12. What would happen if Article 31 were interpreted so as to allow the participation of Security Council non-members in informal consultations, whenever a question affecting their own country was on the agenda? Making this possible is the thrust of the present proposal. The idea causes discomfort. Some feel that the presence of a representative of a country under review would inhibit the discussion, that Council members would feel constrained in expressing themselves freely, in short, that the assumed great advantages stemming precisely from the secrecy of informal consultations—however fictitious it is—would be lost. This is perhaps the greatest objection heard against proposals to revisit the usage of Article 31.

13. However, during 1994 and 1995, the Security Council experienced an important object lesson of how the application of Article 31 to informal consultations would function in practice. One country's various affairs came up in informals practically every month. And all along, a representative of that country attended most of these discussions, for , coincidentally, that country itself was a member of the Security Council during those years: Rwanda.

Rwanda

14. In 1994 and 1995, the Security Council adopted more than 30 resolutions and presidential statements concerning various aspects of the situation in Rwanda. In addition, in 1995 it dispatched a fact-finding mission to the country.

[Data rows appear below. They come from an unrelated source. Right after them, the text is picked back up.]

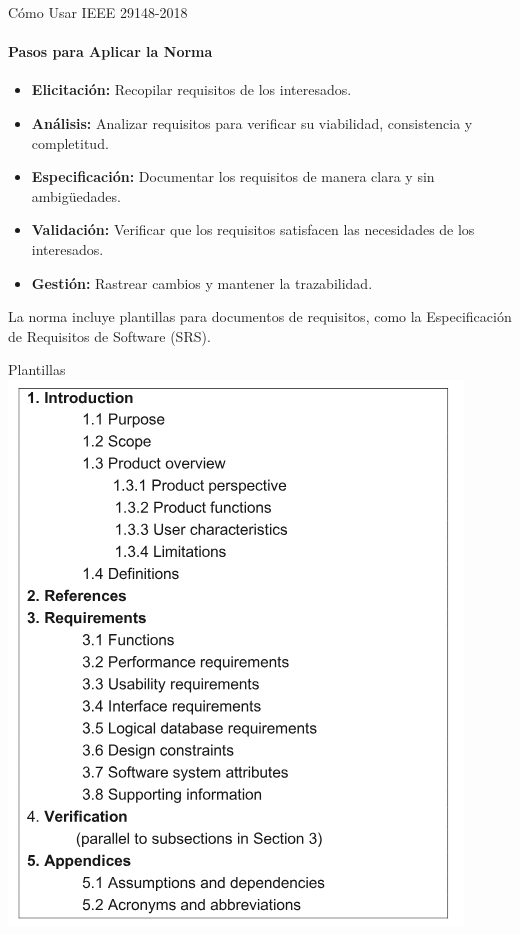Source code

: \documentclass[
  24pt, %
  aspectratio=169, %
]{beamer}
\begin{document}

\begin{frame}{Cómo Usar IEEE 29148-2018}
\framesubtitle{Pasos para Aplicar la Norma}
\begin{itemize}
    \item \textbf{Elicitación:} Recopilar requisitos de los interesados.
    \item \textbf{Análisis:} Analizar requisitos para verificar su viabilidad, consistencia y completitud.
    \item \textbf{Especificación:} Documentar los requisitos de manera clara y sin ambigüedades.
    \item \textbf{Validación:} Verificar que los requisitos satisfacen las necesidades de los interesados.
    \item \textbf{Gestión:} Rastrear cambios y mantener la trazabilidad.
\end{itemize}
La norma incluye plantillas para documentos de requisitos, como la Especificación de Requisitos de Software (SRS).\
\end{frame}

\begin{frame}{Plantillas}
  \centering
  \includegraphics[width=0.4\linewidth]{plantilla.png}
\end{frame}
\end{document}

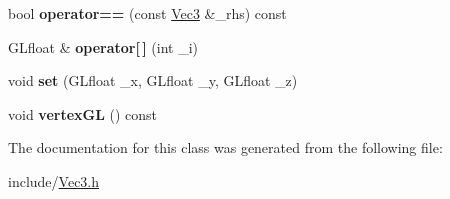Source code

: \begin{DoxyCompactItemize}
\item 
\hypertarget{classVec3_a9b41ea429d7d6407df1edd5aac5fa0e6}{bool {\bfseries operator==} (const \hyperlink{classVec3}{Vec3} \&\-\_\-rhs) const }\label{classVec3_a9b41ea429d7d6407df1edd5aac5fa0e6}

\item 
\hypertarget{classVec3_a9cab569511fddfcf377dc21ffdae4693}{G\-Lfloat \& {\bfseries operator\mbox{[}$\,$\mbox{]}} (int \-\_\-i)}\label{classVec3_a9cab569511fddfcf377dc21ffdae4693}

\item 
\hypertarget{classVec3_ac1b15d91c3a8735d411d54eb7baba015}{void {\bfseries set} (G\-Lfloat \-\_\-x, G\-Lfloat \-\_\-y, G\-Lfloat \-\_\-z)}\label{classVec3_ac1b15d91c3a8735d411d54eb7baba015}

\item 
\hypertarget{classVec3_a3f151676ea36dc9e6047489dd76de2be}{void {\bfseries vertex\-G\-L} () const }\label{classVec3_a3f151676ea36dc9e6047489dd76de2be}

\end{DoxyCompactItemize}


The documentation for this class was generated from the following file\-:\begin{DoxyCompactItemize}
\item 
include/\hyperlink{Vec3_8h}{Vec3.\-h}\end{DoxyCompactItemize}
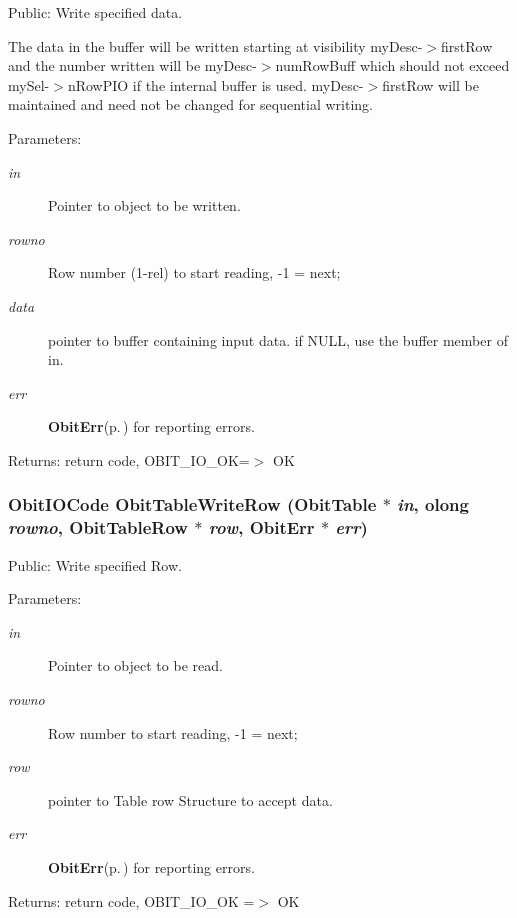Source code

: Public: Write specified data. 

The data in the buffer will be written starting at visibility my\-Desc-$>$first\-Row and the number written will be my\-Desc-$>$num\-Row\-Buff which should not exceed my\-Sel-$>$n\-Row\-PIO if the internal buffer is used. my\-Desc-$>$first\-Row will be maintained and need not be changed for sequential writing. \begin{Desc}
\item[Parameters:]
\begin{description}
\item[{\em in}]Pointer to object to be written. \item[{\em rowno}]Row number (1-rel) to start reading, -1 = next; \item[{\em data}]pointer to buffer containing input data. if NULL, use the buffer member of in. \item[{\em err}]{\bf Obit\-Err}{\rm (p.\,\pageref{structObitErr})} for reporting errors. \end{description}
\end{Desc}
\begin{Desc}
\item[Returns:]return code, OBIT\_\-IO\_\-OK=$>$ OK \end{Desc}
\subsubsection{\setlength{\rightskip}{0pt plus 5cm}Obit\-IOCode Obit\-Table\-Write\-Row ({\bf Obit\-Table} $\ast$ {\em in}, {\bf olong} {\em rowno}, {\bf Obit\-Table\-Row} $\ast$ {\em row}, {\bf Obit\-Err} $\ast$ {\em err})}\label{ObitTable_8c_a32}


Public: Write specified Row. 

\begin{Desc}
\item[Parameters:]
\begin{description}
\item[{\em in}]Pointer to object to be read. \item[{\em rowno}]Row number to start reading, -1 = next; \item[{\em row}]pointer to Table row Structure to accept data. \item[{\em err}]{\bf Obit\-Err}{\rm (p.\,\pageref{structObitErr})} for reporting errors. \end{description}
\end{Desc}
\begin{Desc}
\item[Returns:]return code, OBIT\_\-IO\_\-OK =$>$ OK \end{Desc}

15. The gamut of issues concerning Rwanda was so extensive as to be possibly unparalleled in the history of the Council. Consider its breadth: the implementation of the Arusha peace agreement between the Hutu Government and the Tutsi Rwanda Patriotic Front (RPF); the changing mandates and strengths of the United Nations Observer Mission Uganda—Rwanda (UNOMUR) and the United Nations Assistance Mission for Rwanda (UNAMIR) peace-keeping operations; the genocide; imposing an arms embargo, and relaxing it a year later; refugees and displaced persons; establishing an international war crimes tribunal, and electing its members; post-war reconstruction efforts; issues affecting neighboring countries—and this list may not even be exhaustive. In addition to the diversity of issues, the intensity of the Security Council's preoccupation with Rwanda, as measured by the number of documents adopted, was also extraordinary, exceeded during the years in question only by its preoccupation with the former Yugoslavia—which of course includes not one but several countries.